Be afraid; be very afraid.
From “‘Created or saved’ doesn’t add up”, by Joseph Lawler:
…[t]he “created or saved” numbers are meaningless. The administration purposefully devised the metric to be nebulous. Without a counterfactual, showing the trend of unemployment in the absence of the stimulus, it is impossible to know how many jobs the stimulus saved.
But this is completely counter to what I learned in economics, and how, for instance, the CBO conducts analysis. I assume Mr. Lawler doesn’t dispute the impartiality of the CBO (but who knows?). Here’s the way real macroeconomists conduct analysis:
As the President has discussed, analysis done within the Administration has shown how his tax cuts have substantially offset the series of adverse shocks that have been buffeting the economy. Simulations of a conventional macroeconomic model show that, without the tax cuts, the level of real GDP would have been about 2 percent lower in the middle of 2003. About 1.5 million fewer people would have jobs today. The job market is not what we would like it to be right now, but it would have been worse without the Administration’s actions.
One can view the short-run effects of these tax cuts from a classic Keynesian perspective. The tax cuts let people keep more of the money they earned. This supported consumption and thus helped maintain the aggregate demand for goods and services. There is nothing novel about this. It is very conventional short-run stabilization policy: You can find it in all of the leading textbooks.

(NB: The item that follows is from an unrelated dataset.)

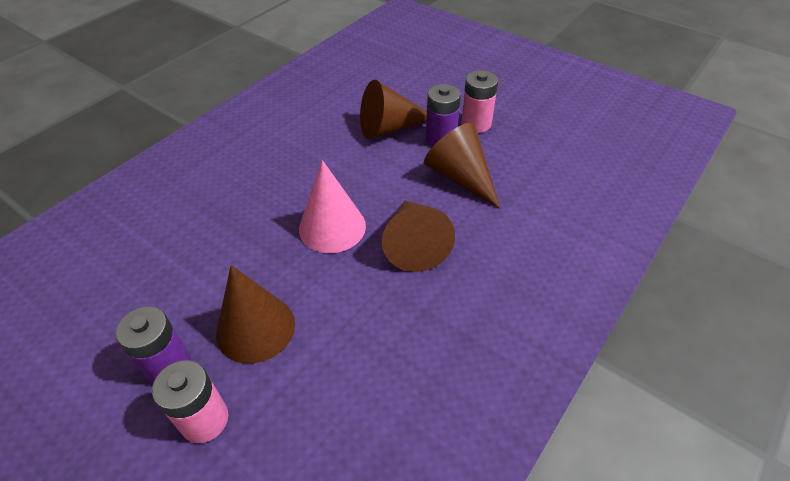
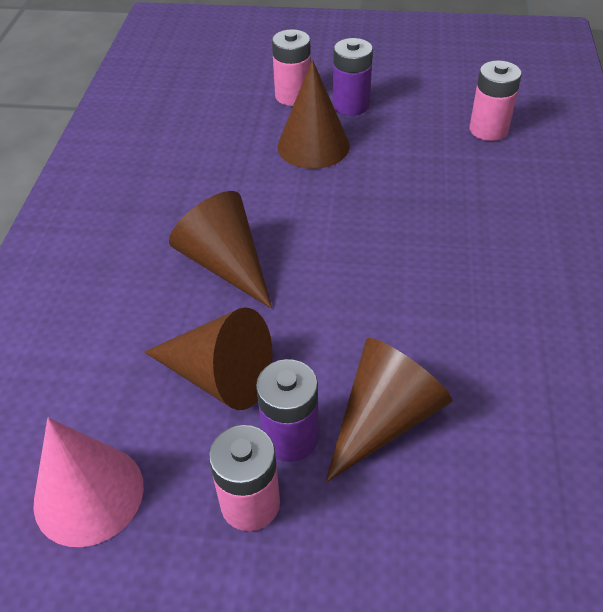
camera: 150 degrees right, 0 degrees up
(108, 267) = (488, 130): none -> pink battery
(332, 227) = (328, 243): pink cone -> pink cone (89, 494)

So let us return to how the Congressional Budget Office (CBO) conducted analysis. In their February analysis, they presented this set of results, based on a range of multipliers in the literature.
Table 1: from CBO, Estimated Macroeconomic Impacts of H.R. 1 as Passed by the House and by the Senate, February 11, 2009.
So GDP is estimated to be between 1.4 to 3.8 percentage points (ppts) higher than baseline in 2009Q4, due to the stimulus bill. The midpoint of this range is 2.6 ppts. Relatedly, the range of employment gain relative to baseline is 0.8 to 2.3 million; the midpoint of this range is 1.55 million.
Interestingly, taking the CEA’s model based approach (Table 2, Joint Economic Committee testimony of 22 October), and assuming the same incremental growth rate in 09Q4 as in 09Q3, the implied deviation from baseline is 2.56 ppts, or right in the midpoint of the CBO’s range.
Now using the error correction model that I estimated in last Tuesday’s post (where the cointegrating relationship between log GDP and log nonfarm payroll employment is 0.37), I find the range of increased employment relative to baseline is between 0.68 and 1.84 million, slightly lower than the CBO range of 0.8 and 2.3 million. The estimated employment impact is 1.26 million, using the midpoint of the CBO range for impact on GDP.
I know counterfactuals and math are hard to fit on a bumper sticker. But one would hope that in an 800-plus word essay on economics (even if in Politico), some economic content could be included.
By the way, Jeff Frankel debunks a similar misapprehension in National Journal.